Pasquotank County Sheriff Tommy Wooten also said he was disappointed by the decision and he would respect the judge’s ruling.
North Carolina Gov. Roy Cooper on Tuesday called for a special prosecutor to handle the case and any decision on potential criminal charges. The FBI’s Charlotte field office said it had opened up a civil rights investigation into Brown’s death.
Multiple sheriff’s deputies serving arrest and search warrants at Brown’s home fired shots last Wednesday, Wooten has said. Seven deputies are on leave while the State Bureau of Investigation looks into the case.
Brown’s warrants were tied to alleged drug offenses. On Tuesday, Crump tweeted a clip of what he called “the militarized police force rushing to kill Andrew Brown,” showing a truck with the word “sheriff” painted on the side and packed with armed personnel.
Crump also tweeted that the video was provided by the Elizabeth City Council, but USA TODAY could not verify whether the deputies portrayed in the video were the actual deputies on their way to serve Brown the warrant.
WAVY-TV reported the video was taken by a city-owned camera mounted on a utility pole on Brown’s street
On Tuesday, another night of protests continued in Elizabeth City. The mayor previously declared a state of emergency before any possible video release and a curfew was in effect.

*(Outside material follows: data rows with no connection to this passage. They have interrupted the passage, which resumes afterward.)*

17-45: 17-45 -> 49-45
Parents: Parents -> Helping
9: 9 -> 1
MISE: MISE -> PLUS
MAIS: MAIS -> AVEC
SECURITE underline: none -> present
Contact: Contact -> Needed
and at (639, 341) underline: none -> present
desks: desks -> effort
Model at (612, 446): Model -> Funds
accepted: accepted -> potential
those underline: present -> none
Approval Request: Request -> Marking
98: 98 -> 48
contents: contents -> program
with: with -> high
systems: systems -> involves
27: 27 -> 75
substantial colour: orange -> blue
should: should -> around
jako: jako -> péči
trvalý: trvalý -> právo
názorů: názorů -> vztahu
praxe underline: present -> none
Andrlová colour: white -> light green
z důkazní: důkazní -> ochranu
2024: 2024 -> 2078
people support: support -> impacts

“It seems like every week we say no justice, no peace, but nothing gets better. We should all be tired of this so it doesn’t become a weekly event. They have to improve the training. They have to improve community policing,” Kirk Rivers, brother to the Pasquotank County NAACP President Keith Rivers, said as he led a group of marchers.
Brown’s death came one day after a jury in Minneapolis found former police officer Derek Chauvin guilty of murdering George Floyd and a day before a funeral was held for Daunte Wright, a Black man in Minnesota fatally shot by an officer during a traffic stop.
A funeral for Brown is scheduled for Monday, where civil rights leader Rev. Al Sharpton will delivery the eulogy. Sharpton also delivered the eulogy at Wright’s funeral.
Family seeks answers:Why did police fatally shoot Andrew Brown Jr.?
Earlier Tuesday, Brown’s family’s attorneys released results from an autopsy the family commissioned. The independent exam showed Brown was shot four times in his arm and once in the back of his head.
“He left, tried to save his life and they continued to shoot and put a bullet in the back of his head,” family attorney Harry Daniels said.
“It’s obvious he was trying to get away. It’s obvious. And they’re going to shoot him in the back of the head?” Ferebee added.
The family’s attorneys said they welcomed the FBI’s involvement in the case to “overcome any local bias that may prevent justice from being served.” The bureau said it would work closed with the Justice Department “to determine whether federal laws were violated.”
Womble said in a statement that state law gives him the power to decide on prosecuting crimes in his district and he stands “ready, willing and able to fulfill my statutory obligations.”
Cooper, though, said a special prosecutor should handle the case. “This would help assure the community and Mr. Brown’s family that a decision on pursuing criminal charges is conducted without bias,” Cooper said in a statement.
State Attorney General Josh Stein said his office has offered assistance to the local prosecutor and cannot intervene unless asked.